Say the sphere is 12 inches in radius. When the ball is 12 inches from a hole (i.e in the centre), the pull on all strings is (say) 1 Newton. Move the ball to within 6 inches of a particular hole, and the pull from that string should be 4 Newtons. It does fall apart as you get too close to the holes, because you can't make the weights with no upper limit on their mass. However, that's why you make the holes big! At some point, you say, 'this experiment fails when distances get down to X inches'. It can still be made to prove the point though.

 Quote by Bartholomew You want the force of the string on the central ball to increase to a very large figure, theoretically infinite, as the central ball goes towards one of the holes.
No, that would imply that, as you approach a planet, gravity increases to infinity, which it clearly does not.
 As you approach a point mass (Newtonian), gravity increases to infinity. You can't get too close to the point mass that could model the gravity of a planet because the planet is in the way. My mistake about the slope, you're right, it would work. You'd also have to factor the changing angles of the strings into how you calculate the slope--if the string is more vertical then I think the ball would tend to settle lower because the tension is not as parallel to the slope. For a practical demonstration you should probably have some kind of little pulleys to reduce friction on the holes. Also the weights coming from the top of the sphere should be slightly heavier, or on a slightly sharper slope, to counter the force of real gravity on the central knot. Yes, I was wondering whether you had used some kind of CAD to draw it. It looked very "clean." I haven't used Adobe Illustrator.

 Quote by ObsessiveMathsFreak What about black holes? What if a black hole was hollow? Would there be no gravity on objects in its hollow?

why wouldnt there be a mid point to the black hole? there has got to be a dead space inside to counter the amount of pull. true, we may never know that BUT...

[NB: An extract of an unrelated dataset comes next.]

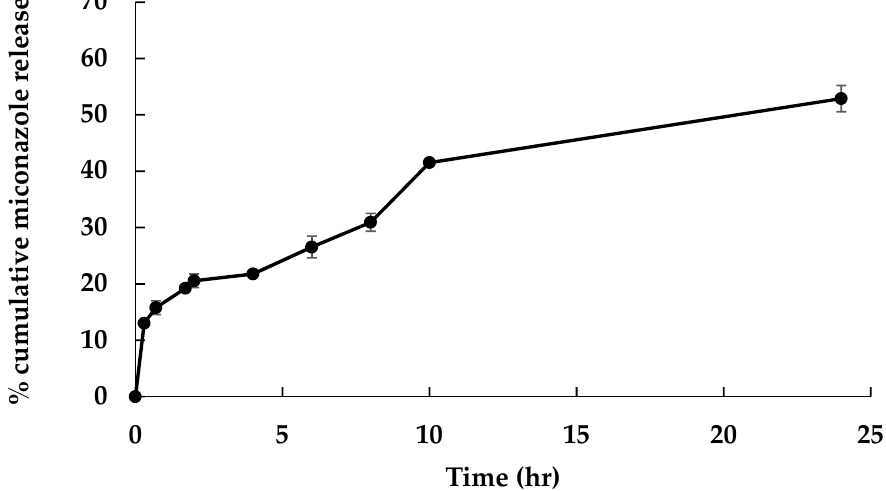
The in vitro release profile of MCZ in CKR12 ‐ PLGA ‐ MCZ micelles in PBS at pH 7.4 was measured by high ‐ performance liquid chromatography (HPLC) (Figure 5).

and i know im not on the same level as you guys. i have been reading your posts you guys are some smart people!
 "You'd also have to factor the changing angles of the strings into how you calculate the slope--if the string is more vertical then I think the ball would tend to settle lower because the tension is not as parallel to the slope." Yup. Though there are other ways to minimize this. More pulleys will minimize the angles (frictionless of course), or putting the funnel much farther from the sphere. BTW, you can reverse the funnel, making it a dome (i.e. upsidedown cereal bowl), with the weights going down the outside. This gives you more freedom in designing angles and distances. "...the weights coming from the top of the sphere should be slightly heavier, or on a slightly sharper slope, to counter the force of real gravity on the central knot...." Well, the knot is merely a knot in the string. The string is effectively weightless compared to the weights. "I haven't used Adobe Illustrator." CorelDraw? Same thing.
 "why wouldn't there be a mid point to the black hole? there has got to be a dead space inside to counter the amount of pull. true, we may never know that BUT... " I don't think he was asking about a "regular" spherical black hole. Yes, at the dead centre of a regular black hole, the net gavity would be zero, just like at the dead centre of the Earth, the net gravity is zero. (ignore the practicality of what [i]actually[/] happens at the centre of a black hole, since I believe otherwise the question is meaningless.) "What about black holes? What if a black hole was hollow? Would there be no gravity on objects in its hollow? " I don't know if it's physically possible for a black hole to be formed in the shape of a hollow hollow sphere. A black hole is a phenomenon, not merely a construct of matter. However, if we propose an object that is shaped like a hollow sphere, and has the gravitational equivalent of a black hole ... then... You would experience a zero *net* force at any point inside the sphere. That doesn't mean you don't feel gravity, it just means the gravity is pulling you in every direction at once to the same amount. In truth, in a black hole, the gravity is so great you would be ripped apart limb from limb. But yes, no matter where you positioned yourself within the hollow (not just at the centre), you would feel the same pull in every direction.